- _Input for this task_:
________________________
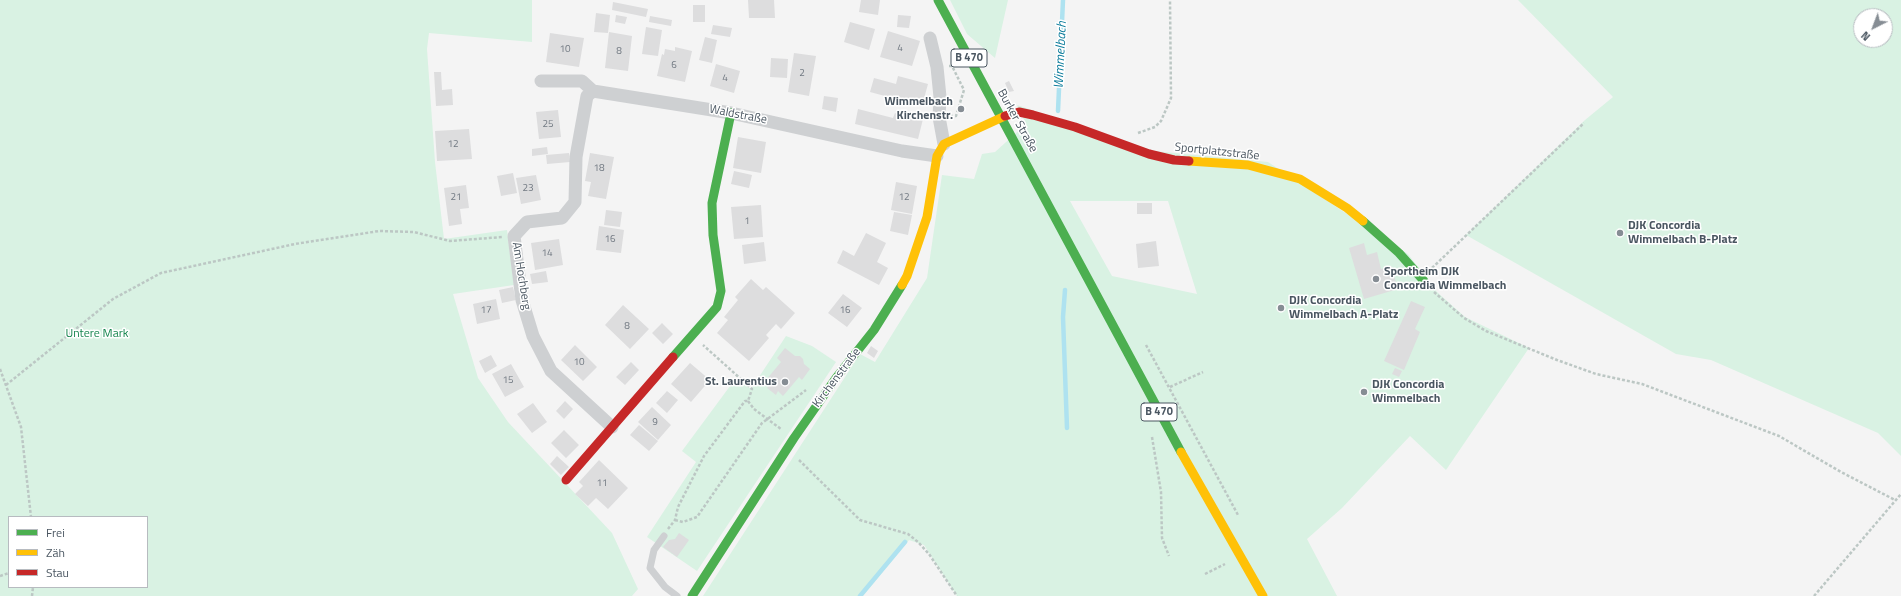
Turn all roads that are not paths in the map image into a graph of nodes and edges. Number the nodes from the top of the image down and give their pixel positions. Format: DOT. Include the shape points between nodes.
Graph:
graph roads {
  1 [pos="938,0"];
  2 [pos="930,38"];
  3 [pos="541,81"];
  4 [pos="593,91"];
  5 [pos="731,113"];
  6 [pos="1001,117"];
  7 [pos="944,144"];
  8 [pos="937,156"];
  9 [pos="1424,281"];
  10 [pos="612,427"];
  11 [pos="566,480"];
  12 [pos="664,536"];
  13 [pos="677,596"];
  14 [pos="692,596"];
  15 [pos="1263,596"];
  1 -- 6 [label="street, Burker Straße / B 470"];
  2 -- 7 [label="street" via="937,67 939,117"];
  3 -- 4 [label="street, Waldstraße" via="582,81"];
  4 -- 5 [label="street, Waldstraße"];
  4 -- 10 [label="street, Am Hochberg" via="587,96 576,157 575,202 562,218 527,222 514,236 522,300 533,336 551,371"];
  5 -- 8 [label="street, Waldstraße" via="902,151"];
  5 -- 10 [label="street" via="712,203 713,235 721,291 717,307"];
  6 -- 7 [label="street"];
  6 -- 9 [label="street, Sportplatzstraße" via="1019,112 1075,127 1149,154 1174,160 1248,165 1300,179 1346,208 1374,230"];
  6 -- 15 [label="street, Burker Straße / B 470" via="1199,486"];
  7 -- 8 [label="street, Kirchenstraße"];
  8 -- 14 [label="street, Kirchenstraße" via="927,217 907,276 874,330 836,378 788,448"];
  10 -- 11 [label="street"];
  12 -- 13 [label="lane" via="654,550 650,568 665,587"];
}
________________________
- _Exercise instructions_: Retype the whole listing exactly. Do not include the pictures.

- _Written solution_:
Turn all roads that are not paths in the map image into a graph of nodes and edges. Number the nodes from the top of the image down and give their pixel positions. Format: DOT. Include the shape points between nodes.
Graph:
graph roads {
  1 [pos="938,0"];
  2 [pos="930,38"];
  3 [pos="541,81"];
  4 [pos="593,91"];
  5 [pos="731,113"];
  6 [pos="1001,117"];
  7 [pos="944,144"];
  8 [pos="937,156"];
  9 [pos="1424,281"];
  10 [pos="612,427"];
  11 [pos="566,480"];
  12 [pos="664,536"];
  13 [pos="677,596"];
  14 [pos="692,596"];
  15 [pos="1263,596"];
  1 -- 6 [label="street, Burker Straße / B 470"];
  2 -- 7 [label="street" via="937,67 939,117"];
  3 -- 4 [label="street, Waldstraße" via="582,81"];
  4 -- 5 [label="street, Waldstraße"];
  4 -- 10 [label="street, Am Hochberg" via="587,96 576,157 575,202 562,218 527,222 514,236 522,300 533,336 551,371"];
  5 -- 8 [label="street, Waldstraße" via="902,151"];
  5 -- 10 [label="street" via="712,203 713,235 721,291 717,307"];
  6 -- 7 [label="street"];
  6 -- 9 [label="street, Sportplatzstraße" via="1019,112 1075,127 1149,154 1174,160 1248,165 1300,179 1346,208 1374,230"];
  6 -- 15 [label="street, Burker Straße / B 470" via="1199,486"];
  7 -- 8 [label="street, Kirchenstraße"];
  8 -- 14 [label="street, Kirchenstraße" via="927,217 907,276 874,330 836,378 788,448"];
  10 -- 11 [label="street"];
  12 -- 13 [label="lane" via="654,550 650,568 665,587"];
}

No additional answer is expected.